Copy the passage on the Britons and Romans, beginning at the words "WE learn from" and stopping after "of its inhabitants.", and change "Phoenician" to "Carthaginian" along the way.

PASSAGE TO READ:
....................

THE BRITONS AND ROMANS.

FROM THE EARLIEST TIMES TO A.D. 449.

WE learn from the Scripture narrative that the islands of the Gentiles were originally divided among the sons of Japhet; and it is traditionally believed that Gomer, the eldest of these sons, was the common father of the Celtic people, a portion of whom, long before the Christian era, crossed the channel which separates Britain from the continent of Europe, and formed a settlement in the hitherto unpeopled isle.

At an early period, Phoenician and, subsequently, other traders visited the south-west coasts to obtain thence cargoes of tin, which they carried to the ports of the Mediterranean: but they have left no record of their observations; and it is to the graphic pen of Julius Cæsar, a Roman general of consummate skill, that we owe the first definite and authentic particulars relative to the physical conformation of the country, and the religion, manners, and customs of its inhabitants.

Cæsar had for three years been employed in subduing the various tribes which occupied Gaul (France), when he deter

mined to make a military expedition into Britain. He sailed with two legions from the neighbourhood of the modern town of Boulogne, and landed at Deal after encountering a severe and stubborn resistance from the natives (B.c. 55). The lateness of the season, and the injury which his ships experienced from a storm, led him to return to Gaul before a month had elapsed; but he made ample preparations for another campaign; and in the following spring (B.c. 54), he re-invaded the country with five legions of infantry and two thousand cavalry. He gained several victories over the natives, compelled the submission of Cassivelaunus, the most heroic of their chieftains, and received the promise of an annual tribute; but there is no reason to believe that the terms of the treaty were observed after Cæsar and his soldiers had retired from the island (Sept.)

....................

PROVIDED MATERIAL:
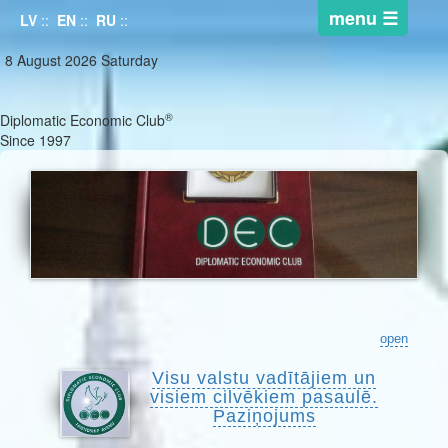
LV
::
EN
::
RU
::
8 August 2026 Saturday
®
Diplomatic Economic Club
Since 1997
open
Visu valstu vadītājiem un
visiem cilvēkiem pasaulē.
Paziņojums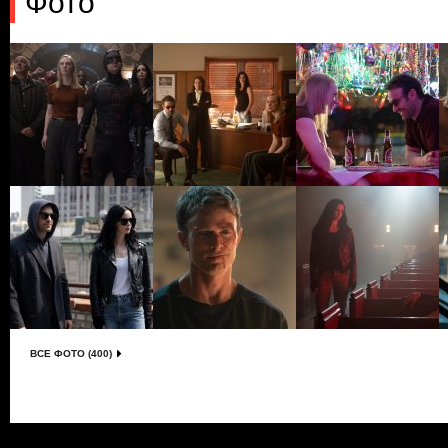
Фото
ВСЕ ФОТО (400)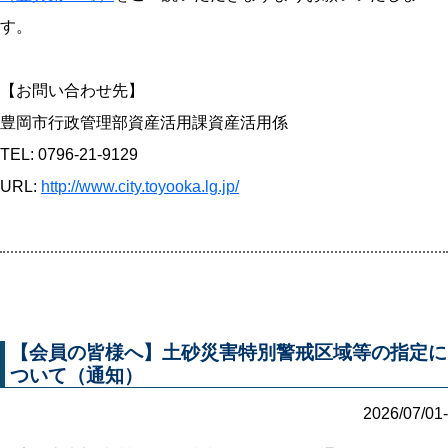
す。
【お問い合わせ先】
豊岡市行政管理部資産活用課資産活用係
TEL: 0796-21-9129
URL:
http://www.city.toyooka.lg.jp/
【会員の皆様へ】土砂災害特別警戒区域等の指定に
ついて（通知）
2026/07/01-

....................

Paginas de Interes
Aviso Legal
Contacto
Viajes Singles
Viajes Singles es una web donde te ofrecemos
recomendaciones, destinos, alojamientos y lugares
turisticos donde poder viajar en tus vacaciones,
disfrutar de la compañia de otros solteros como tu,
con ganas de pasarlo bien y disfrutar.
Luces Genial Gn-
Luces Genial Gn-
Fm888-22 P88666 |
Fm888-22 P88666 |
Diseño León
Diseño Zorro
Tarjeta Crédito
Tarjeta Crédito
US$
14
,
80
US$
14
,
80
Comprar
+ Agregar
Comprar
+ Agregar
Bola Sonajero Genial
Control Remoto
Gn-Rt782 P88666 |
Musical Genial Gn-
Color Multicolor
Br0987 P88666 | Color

....................

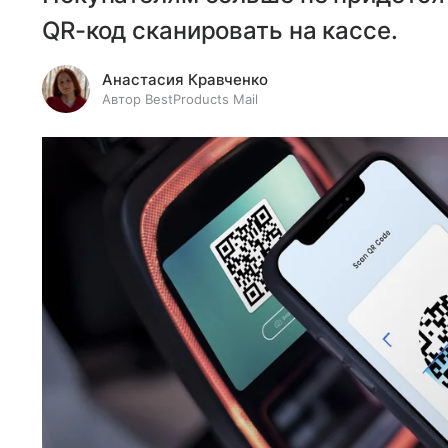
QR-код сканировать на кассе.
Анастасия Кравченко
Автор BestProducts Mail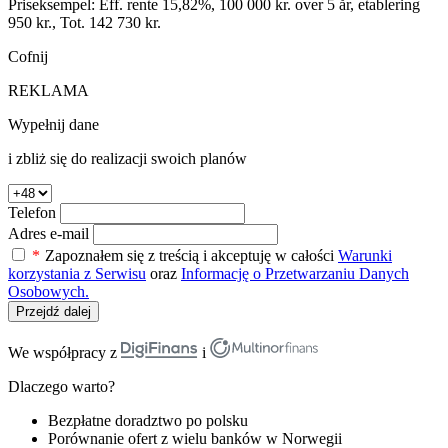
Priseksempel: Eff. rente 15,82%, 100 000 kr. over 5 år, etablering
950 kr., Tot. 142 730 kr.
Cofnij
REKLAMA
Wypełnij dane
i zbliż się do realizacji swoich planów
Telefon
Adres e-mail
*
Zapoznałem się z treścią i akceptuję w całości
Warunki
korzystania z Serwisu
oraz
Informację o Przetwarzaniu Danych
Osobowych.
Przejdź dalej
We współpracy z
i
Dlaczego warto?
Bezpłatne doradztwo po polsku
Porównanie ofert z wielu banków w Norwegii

....................

PROBLEM SOLUTION:
WE learn from the Scripture narrative that the islands of the Gentiles were originally divided among the sons of Japhet; and it is traditionally believed that Gomer, the eldest of these sons, was the common father of the Celtic people, a portion of whom, long before the Christian era, crossed the channel which separates Britain from the continent of Europe, and formed a settlement in the hitherto unpeopled isle.

At an early period, Carthaginian and, subsequently, other traders visited the south-west coasts to obtain thence cargoes of tin, which they carried to the ports of the Mediterranean: but they have left no record of their observations; and it is to the graphic pen of Julius Cæsar, a Roman general of consummate skill, that we owe the first definite and authentic particulars relative to the physical conformation of the country, and the religion, manners, and customs of its inhabitants.